[RECORDED DATA — start]

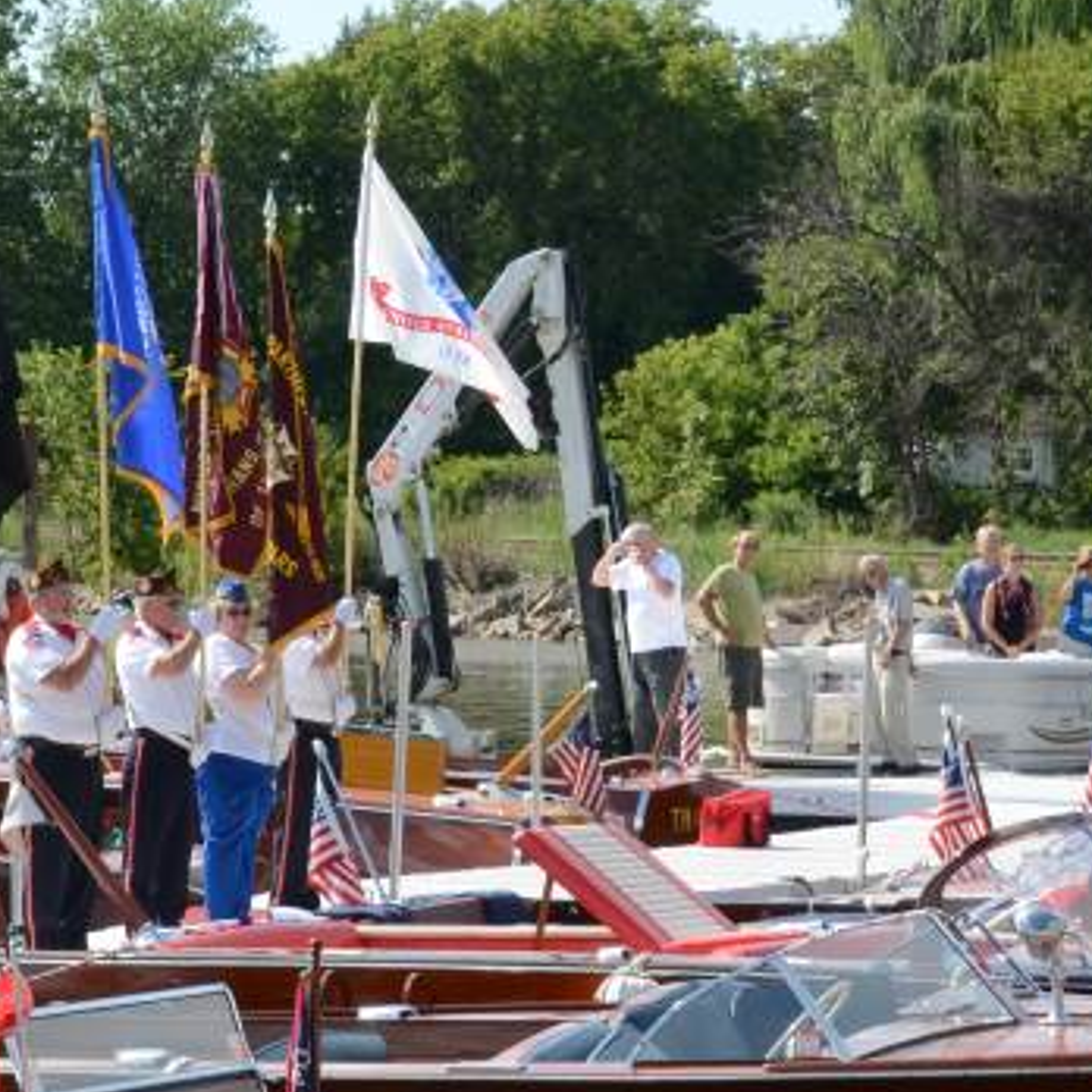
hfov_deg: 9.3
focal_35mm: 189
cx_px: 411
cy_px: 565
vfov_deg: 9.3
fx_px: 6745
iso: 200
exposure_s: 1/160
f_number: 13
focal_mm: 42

[RECORDED DATA — finish]

PROBLEM DETAILS: With pictures excluded, the data must be transcribed in full and to the letter.

EXERCISE RESULT:
hfov_deg: 9.3
focal_35mm: 189
cx_px: 411
cy_px: 565
vfov_deg: 9.3
fx_px: 6745
iso: 200
exposure_s: 1/160
f_number: 13
focal_mm: 42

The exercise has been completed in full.